=== Data shown ===

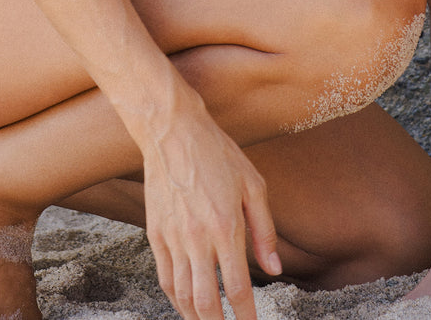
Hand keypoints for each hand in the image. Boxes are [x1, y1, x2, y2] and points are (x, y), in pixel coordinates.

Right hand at [142, 110, 280, 319]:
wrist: (171, 130)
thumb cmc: (217, 152)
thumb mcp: (253, 184)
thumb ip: (265, 230)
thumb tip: (274, 269)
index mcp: (226, 227)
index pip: (239, 288)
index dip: (247, 317)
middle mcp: (198, 238)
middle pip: (206, 303)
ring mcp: (173, 238)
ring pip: (182, 296)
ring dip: (196, 319)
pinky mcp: (155, 233)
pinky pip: (165, 277)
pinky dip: (176, 299)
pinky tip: (186, 304)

===

Task statement:
From the line holding "index dip: (247, 317)" to the last line of the records, quote each line exactly and add nothing.

Finished task:
index dip: (247, 317)
middle mcp: (198, 238)
middle pip: (206, 303)
ring mcp: (173, 238)
ring pip: (182, 296)
ring dip: (196, 319)
pinky mcp: (155, 233)
pinky pip: (165, 277)
pinky dip: (176, 299)
pinky tip: (186, 304)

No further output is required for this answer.